*DATASET*

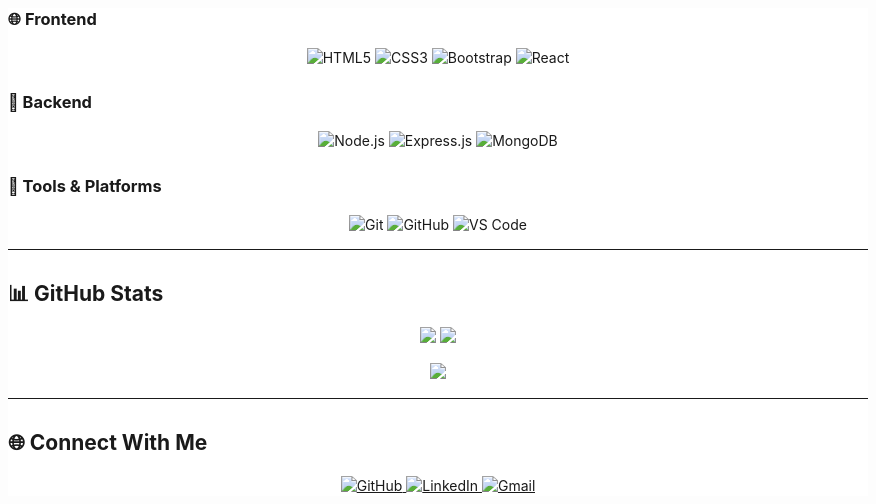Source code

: ### 🌐 Frontend  
<div align="center">
  <img src="https://cdn.jsdelivr.net/gh/devicons/devicon/icons/html5/html5-original.svg" width="40" height="40" alt="HTML5" />
  <img src="https://cdn.jsdelivr.net/gh/devicons/devicon/icons/css3/css3-original.svg" width="40" height="40" alt="CSS3" />
  <img src="https://cdn.jsdelivr.net/gh/devicons/devicon/icons/bootstrap/bootstrap-original.svg" width="40" height="40" alt="Bootstrap" />
  <img src="https://cdn.jsdelivr.net/gh/devicons/devicon/icons/react/react-original.svg" width="40" height="40" alt="React" />
</div>

### 🔧 Backend  
<div align="center">
  <img src="https://cdn.jsdelivr.net/gh/devicons/devicon/icons/nodejs/nodejs-original.svg" width="40" height="40" alt="Node.js" />
  <img src="https://cdn.jsdelivr.net/gh/devicons/devicon/icons/express/express-original.svg" width="40" height="40" alt="Express.js" />
  <img src="https://cdn.jsdelivr.net/gh/devicons/devicon/icons/mongodb/mongodb-original.svg" width="40" height="40" alt="MongoDB" />
</div>

### 🧰 Tools & Platforms  
<div align="center">
  <img src="https://cdn.jsdelivr.net/gh/devicons/devicon/icons/git/git-original.svg" width="40" height="40" alt="Git" />
  <img src="https://cdn.jsdelivr.net/gh/devicons/devicon/icons/github/github-original.svg" width="40" height="40" alt="GitHub" />
  <img src="https://cdn.jsdelivr.net/gh/devicons/devicon/icons/vscode/vscode-original.svg" width="40" height="40" alt="VS Code" />
</div>

---

## 📊 GitHub Stats

<p align="center">
  <img src="https://github-readme-stats.vercel.app/api?username=Balaji-003&show_icons=true&theme=tokyonight" width="49%" />
  <img src="https://streak-stats.demolab.com?user=Balaji-003&theme=tokyonight" width="49%" />
</p>

<p align="center">
  <img src="https://github-readme-stats.vercel.app/api/top-langs/?username=Balaji-003&layout=compact&theme=tokyonight" width="50%" />
</p>

---

## 🌐 Connect With Me

<p align="center">
  <a href="https://github.com/Balaji-003" target="_blank">
    <img src="https://cdn.jsdelivr.net/gh/devicons/devicon/icons/github/github-original.svg" width="40" height="40" alt="GitHub" />
  </a>
  <a href="https://www.linkedin.com/in/balaji-v-2968122a3" target="_blank">
    <img src="https://cdn.jsdelivr.net/gh/devicons/devicon/icons/linkedin/linkedin-original.svg" width="40" height="40" alt="LinkedIn" />
  </a>
  <a href="mailto:balaji5112004@gmail.com" target="_blank">
    <img src="https://img.icons8.com/fluency/48/gmail-new.png" width="40" height="40" alt="Gmail" />
  </a>
</p>
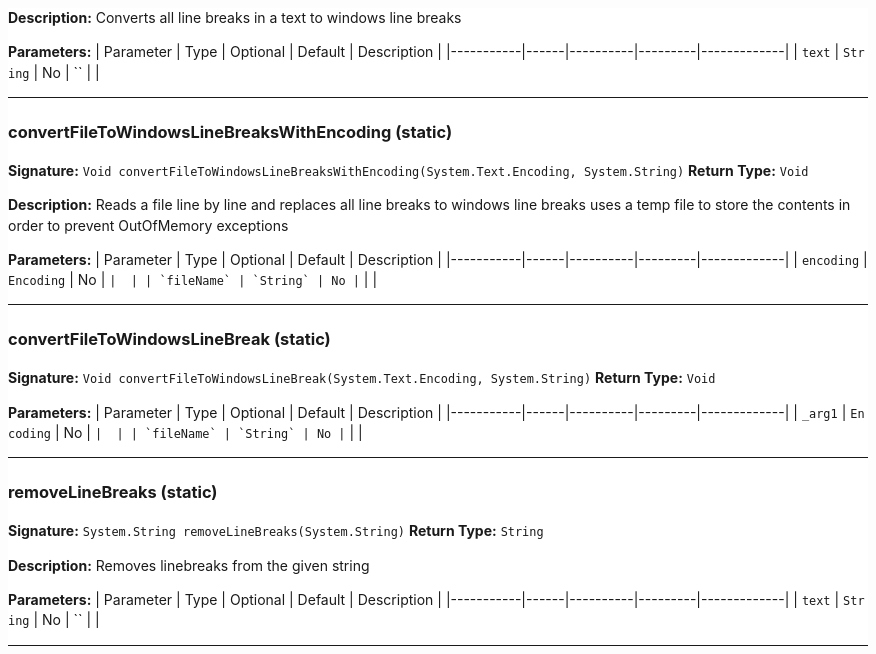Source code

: **Description:** Converts all line breaks in a text to windows line breaks

**Parameters:**
| Parameter | Type | Optional | Default | Description |
|-----------|------|----------|---------|-------------|
| `text` | `String` | No | `` |  |

---

### convertFileToWindowsLineBreaksWithEncoding (static)

**Signature:** `Void convertFileToWindowsLineBreaksWithEncoding(System.Text.Encoding, System.String)`
**Return Type:** `Void`

**Description:** Reads a file line by line and replaces all line breaks to windows line breaks
 uses a temp file to store the contents in order to prevent OutOfMemory exceptions

**Parameters:**
| Parameter | Type | Optional | Default | Description |
|-----------|------|----------|---------|-------------|
| `encoding` | `Encoding` | No | `` |  |
| `fileName` | `String` | No | `` |  |

---

### convertFileToWindowsLineBreak (static)

**Signature:** `Void convertFileToWindowsLineBreak(System.Text.Encoding, System.String)`
**Return Type:** `Void`

**Parameters:**
| Parameter | Type | Optional | Default | Description |
|-----------|------|----------|---------|-------------|
| `_arg1` | `Encoding` | No | `` |  |
| `fileName` | `String` | No | `` |  |

---

### removeLineBreaks (static)

**Signature:** `System.String removeLineBreaks(System.String)`
**Return Type:** `String`

**Description:** Removes linebreaks from the given string

**Parameters:**
| Parameter | Type | Optional | Default | Description |
|-----------|------|----------|---------|-------------|
| `text` | `String` | No | `` |  |

---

*PROBLEM TO WORK ON*
Please print the records above once more, word for word, omitting all pictures.

*WRITTEN ANSWER*
Source code

: ### 🌐 Frontend  
<div align="center">
  <img src="https://cdn.jsdelivr.net/gh/devicons/devicon/icons/html5/html5-original.svg" width="40" height="40" alt="HTML5" />
  <img src="https://cdn.jsdelivr.net/gh/devicons/devicon/icons/css3/css3-original.svg" width="40" height="40" alt="CSS3" />
  <img src="https://cdn.jsdelivr.net/gh/devicons/devicon/icons/bootstrap/bootstrap-original.svg" width="40" height="40" alt="Bootstrap" />
  <img src="https://cdn.jsdelivr.net/gh/devicons/devicon/icons/react/react-original.svg" width="40" height="40" alt="React" />
</div>

### 🔧 Backend  
<div align="center">
  <img src="https://cdn.jsdelivr.net/gh/devicons/devicon/icons/nodejs/nodejs-original.svg" width="40" height="40" alt="Node.js" />
  <img src="https://cdn.jsdelivr.net/gh/devicons/devicon/icons/express/express-original.svg" width="40" height="40" alt="Express.js" />
  <img src="https://cdn.jsdelivr.net/gh/devicons/devicon/icons/mongodb/mongodb-original.svg" width="40" height="40" alt="MongoDB" />
</div>

### 🧰 Tools & Platforms  
<div align="center">
  <img src="https://cdn.jsdelivr.net/gh/devicons/devicon/icons/git/git-original.svg" width="40" height="40" alt="Git" />
  <img src="https://cdn.jsdelivr.net/gh/devicons/devicon/icons/github/github-original.svg" width="40" height="40" alt="GitHub" />
  <img src="https://cdn.jsdelivr.net/gh/devicons/devicon/icons/vscode/vscode-original.svg" width="40" height="40" alt="VS Code" />
</div>

---

## 📊 GitHub Stats

<p align="center">
  <img src="https://github-readme-stats.vercel.app/api?username=Balaji-003&show_icons=true&theme=tokyonight" width="49%" />
  <img src="https://streak-stats.demolab.com?user=Balaji-003&theme=tokyonight" width="49%" />
</p>

<p align="center">
  <img src="https://github-readme-stats.vercel.app/api/top-langs/?username=Balaji-003&layout=compact&theme=tokyonight" width="50%" />
</p>

---

## 🌐 Connect With Me

<p align="center">
  <a href="https://github.com/Balaji-003" target="_blank">
    <img src="https://cdn.jsdelivr.net/gh/devicons/devicon/icons/github/github-original.svg" width="40" height="40" alt="GitHub" />
  </a>
  <a href="https://www.linkedin.com/in/balaji-v-2968122a3" target="_blank">
    <img src="https://cdn.jsdelivr.net/gh/devicons/devicon/icons/linkedin/linkedin-original.svg" width="40" height="40" alt="LinkedIn" />
  </a>
  <a href="mailto:balaji5112004@gmail.com" target="_blank">
    <img src="https://img.icons8.com/fluency/48/gmail-new.png" width="40" height="40" alt="Gmail" />
  </a>
</p>
Source code

: **Description:** Converts all line breaks in a text to windows line breaks

**Parameters:**
| Parameter | Type | Optional | Default | Description |
|-----------|------|----------|---------|-------------|
| `text` | `String` | No | `` |  |

---

### convertFileToWindowsLineBreaksWithEncoding (static)

**Signature:** `Void convertFileToWindowsLineBreaksWithEncoding(System.Text.Encoding, System.String)`
**Return Type:** `Void`

**Description:** Reads a file line by line and replaces all line breaks to windows line breaks
 uses a temp file to store the contents in order to prevent OutOfMemory exceptions

**Parameters:**
| Parameter | Type | Optional | Default | Description |
|-----------|------|----------|---------|-------------|
| `encoding` | `Encoding` | No | `` |  |
| `fileName` | `String` | No | `` |  |

---

### convertFileToWindowsLineBreak (static)

**Signature:** `Void convertFileToWindowsLineBreak(System.Text.Encoding, System.String)`
**Return Type:** `Void`

**Parameters:**
| Parameter | Type | Optional | Default | Description |
|-----------|------|----------|---------|-------------|
| `_arg1` | `Encoding` | No | `` |  |
| `fileName` | `String` | No | `` |  |

---

### removeLineBreaks (static)

**Signature:** `System.String removeLineBreaks(System.String)`
**Return Type:** `String`

**Description:** Removes linebreaks from the given string

**Parameters:**
| Parameter | Type | Optional | Default | Description |
|-----------|------|----------|---------|-------------|
| `text` | `String` | No | `` |  |

---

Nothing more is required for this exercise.